» **Exercise directions**: All the data below goes into the copy word for word, but the pictures don't.

» **Extracted entries**:
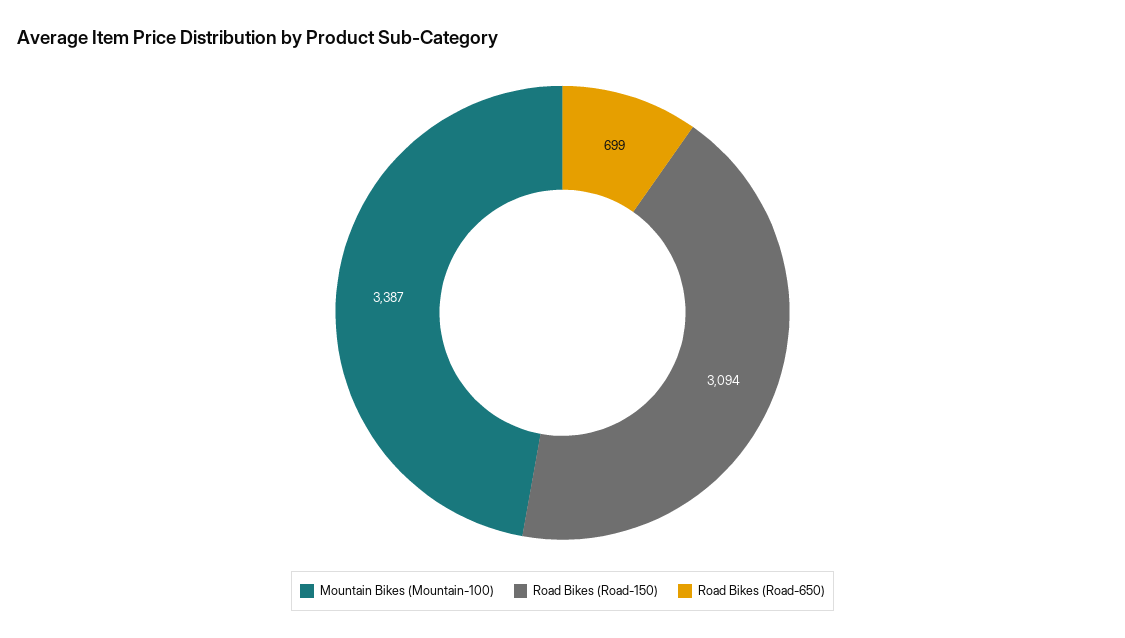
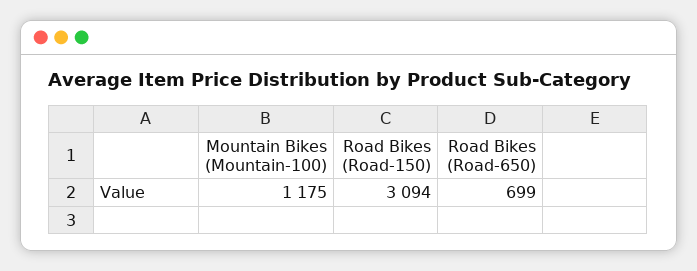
  {
-   "Mountain Bikes (Mountain-100)": 3387,
+   "Mountain Bikes (Mountain-100)": 1175,
    "Road Bikes (Road-150)": 3094,
    "Road Bikes (Road-650)": 699
  }

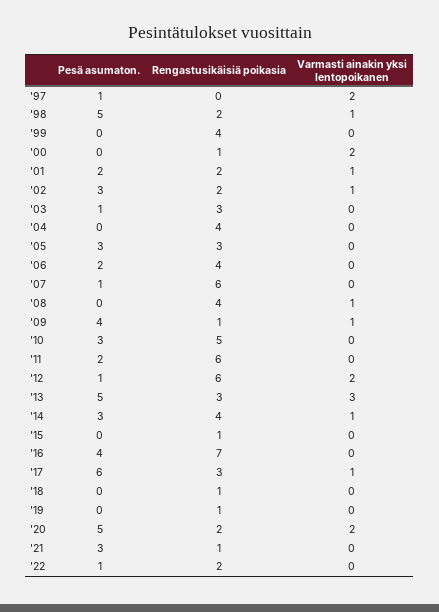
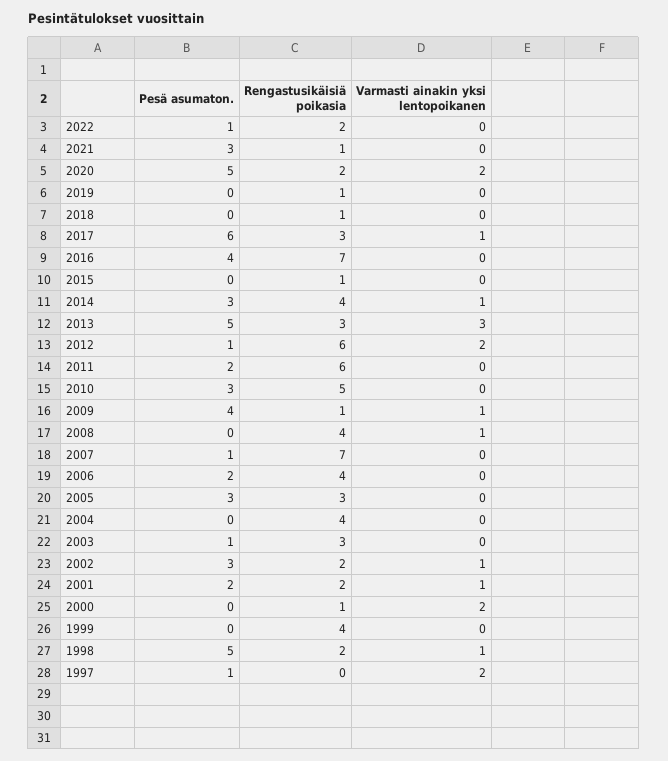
  {
    "Pesä asumaton.": {
      "'97": 1,
      "'98": 5,
      "'99": 0,
      "'00": 0,
      "'01": 2,
      "'02": 3,
      "'03": 1,
      "'04": 0,
      "'05": 3,
      "'06": 2,
      "'07": 1,
      "'08": 0,
      "'09": 4,
      "'10": 3,
      "'11": 2,
      "'12": 1,
      "'13": 5,
      "'14": 3,
      "'15": 0,
      "'16": 4,
      "'17": 6,
      "'18": 0,
      "'19": 0,
      "'20": 5,
      "'21": 3,
      "'22": 1
    },
    "Rengastusikäisiä poikasia": {
      "'97": 0,
      "'98": 2,
      "'99": 4,
      "'00": 1,
      "'01": 2,
      "'02": 2,
      "'03": 3,
      "'04": 4,
      "'05": 3,
      "'06": 4,
-     "'07": 6,
+     "'07": 7,
      "'08": 4,
      "'09": 1,
      "'10": 5,
      "'11": 6,
      "'12": 6,
      "'13": 3,
      "'14": 4,
      "'15": 1,
      "'16": 7,
      "'17": 3,
      "'18": 1,
      "'19": 1,
      "'20": 2,
      "'21": 1,
      "'22": 2
    },
    "Varmasti ainakin yksi lentopoikanen": {
      "'97": 2,
      "'98": 1,
      "'99": 0,
      "'00": 2,
      "'01": 1,
      "'02": 1,
      "'03": 0,
      "'04": 0,
      "'05": 0,
      "'06": 0,
      "'07": 0,
      "'08": 1,
      "'09": 1,
      "'10": 0,
      "'11": 0,
      "'12": 2,
      "'13": 3,
      "'14": 1,
      "'15": 0,
      "'16": 0,
      "'17": 1,
      "'18": 0,
      "'19": 0,
      "'20": 2,
      "'21": 0,
      "'22": 0
    }
  }

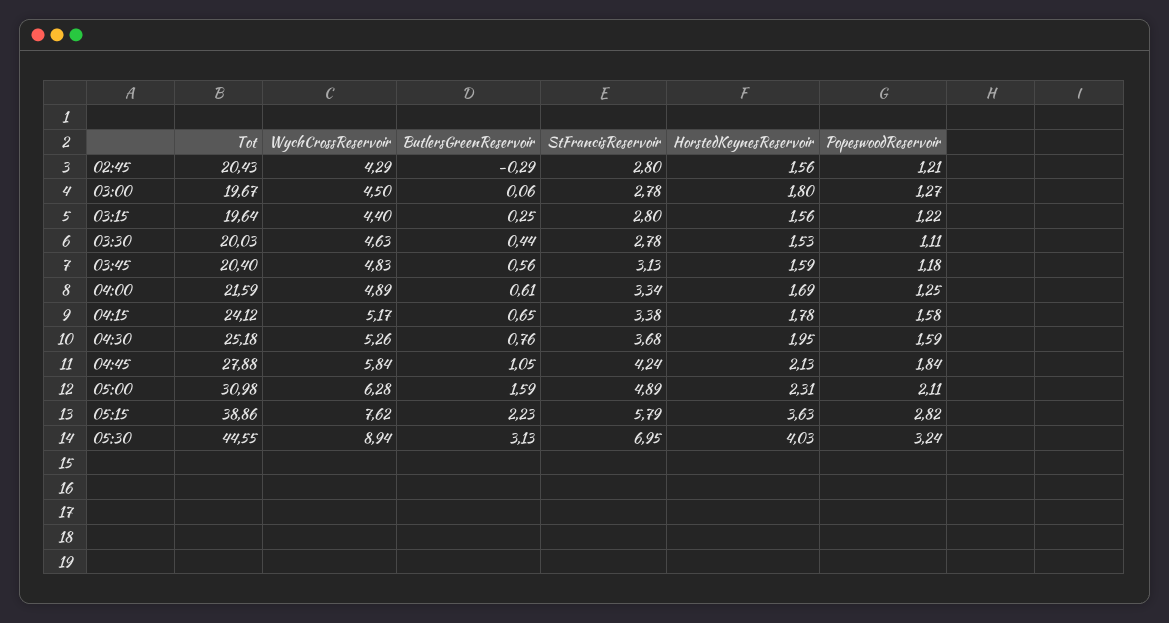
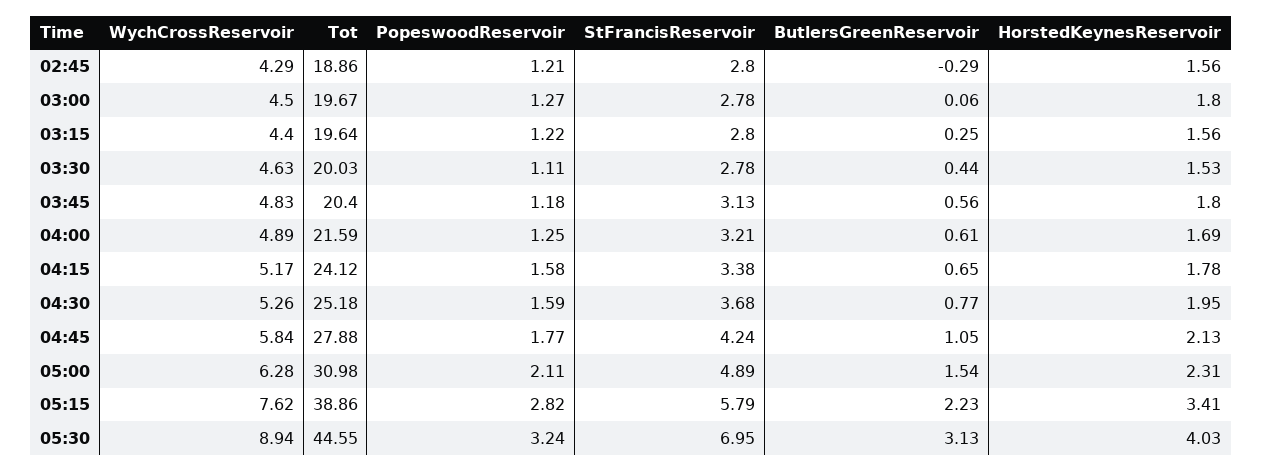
  {
    "Tot": {
-     "02:45": 20.43,
+     "02:45": 18.86,
      "03:00": 19.67,
      "03:15": 19.64,
      "03:30": 20.03,
      "03:45": 20.4,
      "04:00": 21.59,
      "04:15": 24.12,
      "04:30": 25.18,
      "04:45": 27.88,
      "05:00": 30.98,
      "05:15": 38.86,
      "05:30": 44.55
    },
    "WychCrossReservoir": {
      "02:45": 4.29,
      "03:00": 4.5,
      "03:15": 4.4,
      "03:30": 4.63,
      "03:45": 4.83,
      "04:00": 4.89,
      "04:15": 5.17,
      "04:30": 5.26,
      "04:45": 5.84,
      "05:00": 6.28,
      "05:15": 7.62,
      "05:30": 8.94
    },
    "ButlersGreenReservoir": {
      "02:45": -0.29,
      "03:00": 0.06,
      "03:15": 0.25,
      "03:30": 0.44,
      "03:45": 0.56,
      "04:00": 0.61,
      "04:15": 0.65,
-     "04:30": 0.76,
+     "04:30": 0.77,
      "04:45": 1.05,
-     "05:00": 1.59,
+     "05:00": 1.54,
      "05:15": 2.23,
      "05:30": 3.13
    },
    "StFrancisReservoir": {
      "02:45": 2.8,
      "03:00": 2.78,
      "03:15": 2.8,
      "03:30": 2.78,
      "03:45": 3.13,
-     "04:00": 3.34,
+     "04:00": 3.21,
      "04:15": 3.38,
      "04:30": 3.68,
      "04:45": 4.24,
      "05:00": 4.89,
      "05:15": 5.79,
      "05:30": 6.95
    },
    "HorstedKeynesReservoir": {
      "02:45": 1.56,
      "03:00": 1.8,
      "03:15": 1.56,
      "03:30": 1.53,
-     "03:45": 1.59,
+     "03:45": 1.8,
      "04:00": 1.69,
      "04:15": 1.78,
      "04:30": 1.95,
      "04:45": 2.13,
      "05:00": 2.31,
-     "05:15": 3.63,
+     "05:15": 3.41,
      "05:30": 4.03
    },
    "PopeswoodReservoir": {
      "02:45": 1.21,
      "03:00": 1.27,
      "03:15": 1.22,
      "03:30": 1.11,
      "03:45": 1.18,
      "04:00": 1.25,
      "04:15": 1.58,
      "04:30": 1.59,
-     "04:45": 1.84,
+     "04:45": 1.77,
      "05:00": 2.11,
      "05:15": 2.82,
      "05:30": 3.24
    }
  }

» **Exercise solution**:
  {
-   "Mountain Bikes (Mountain-100)": 3387,
+   "Mountain Bikes (Mountain-100)": 1175,
    "Road Bikes (Road-150)": 3094,
    "Road Bikes (Road-650)": 699
  }

  {
    "Pesä asumaton.": {
      "'97": 1,
      "'98": 5,
      "'99": 0,
      "'00": 0,
      "'01": 2,
      "'02": 3,
      "'03": 1,
      "'04": 0,
      "'05": 3,
      "'06": 2,
      "'07": 1,
      "'08": 0,
      "'09": 4,
      "'10": 3,
      "'11": 2,
      "'12": 1,
      "'13": 5,
      "'14": 3,
      "'15": 0,
      "'16": 4,
      "'17": 6,
      "'18": 0,
      "'19": 0,
      "'20": 5,
      "'21": 3,
      "'22": 1
    },
    "Rengastusikäisiä poikasia": {
      "'97": 0,
      "'98": 2,
      "'99": 4,
      "'00": 1,
      "'01": 2,
      "'02": 2,
      "'03": 3,
      "'04": 4,
      "'05": 3,
      "'06": 4,
-     "'07": 6,
+     "'07": 7,
      "'08": 4,
      "'09": 1,
      "'10": 5,
      "'11": 6,
      "'12": 6,
      "'13": 3,
      "'14": 4,
      "'15": 1,
      "'16": 7,
      "'17": 3,
      "'18": 1,
      "'19": 1,
      "'20": 2,
      "'21": 1,
      "'22": 2
    },
    "Varmasti ainakin yksi lentopoikanen": {
      "'97": 2,
      "'98": 1,
      "'99": 0,
      "'00": 2,
      "'01": 1,
      "'02": 1,
      "'03": 0,
      "'04": 0,
      "'05": 0,
      "'06": 0,
      "'07": 0,
      "'08": 1,
      "'09": 1,
      "'10": 0,
      "'11": 0,
      "'12": 2,
      "'13": 3,
      "'14": 1,
      "'15": 0,
      "'16": 0,
      "'17": 1,
      "'18": 0,
      "'19": 0,
      "'20": 2,
      "'21": 0,
      "'22": 0
    }
  }

  {
    "Tot": {
-     "02:45": 20.43,
+     "02:45": 18.86,
      "03:00": 19.67,
      "03:15": 19.64,
      "03:30": 20.03,
      "03:45": 20.4,
      "04:00": 21.59,
      "04:15": 24.12,
      "04:30": 25.18,
      "04:45": 27.88,
      "05:00": 30.98,
      "05:15": 38.86,
      "05:30": 44.55
    },
    "WychCrossReservoir": {
      "02:45": 4.29,
      "03:00": 4.5,
      "03:15": 4.4,
      "03:30": 4.63,
      "03:45": 4.83,
      "04:00": 4.89,
      "04:15": 5.17,
      "04:30": 5.26,
      "04:45": 5.84,
      "05:00": 6.28,
      "05:15": 7.62,
      "05:30": 8.94
    },
    "ButlersGreenReservoir": {
      "02:45": -0.29,
      "03:00": 0.06,
      "03:15": 0.25,
      "03:30": 0.44,
      "03:45": 0.56,
      "04:00": 0.61,
      "04:15": 0.65,
-     "04:30": 0.76,
+     "04:30": 0.77,
      "04:45": 1.05,
-     "05:00": 1.59,
+     "05:00": 1.54,
      "05:15": 2.23,
      "05:30": 3.13
    },
    "StFrancisReservoir": {
      "02:45": 2.8,
      "03:00": 2.78,
      "03:15": 2.8,
      "03:30": 2.78,
      "03:45": 3.13,
-     "04:00": 3.34,
+     "04:00": 3.21,
      "04:15": 3.38,
      "04:30": 3.68,
      "04:45": 4.24,
      "05:00": 4.89,
      "05:15": 5.79,
      "05:30": 6.95
    },
    "HorstedKeynesReservoir": {
      "02:45": 1.56,
      "03:00": 1.8,
      "03:15": 1.56,
      "03:30": 1.53,
-     "03:45": 1.59,
+     "03:45": 1.8,
      "04:00": 1.69,
      "04:15": 1.78,
      "04:30": 1.95,
      "04:45": 2.13,
      "05:00": 2.31,
-     "05:15": 3.63,
+     "05:15": 3.41,
      "05:30": 4.03
    },
    "PopeswoodReservoir": {
      "02:45": 1.21,
      "03:00": 1.27,
      "03:15": 1.22,
      "03:30": 1.11,
      "03:45": 1.18,
      "04:00": 1.25,
      "04:15": 1.58,
      "04:30": 1.59,
-     "04:45": 1.84,
+     "04:45": 1.77,
      "05:00": 2.11,
      "05:15": 2.82,
      "05:30": 3.24
    }
  }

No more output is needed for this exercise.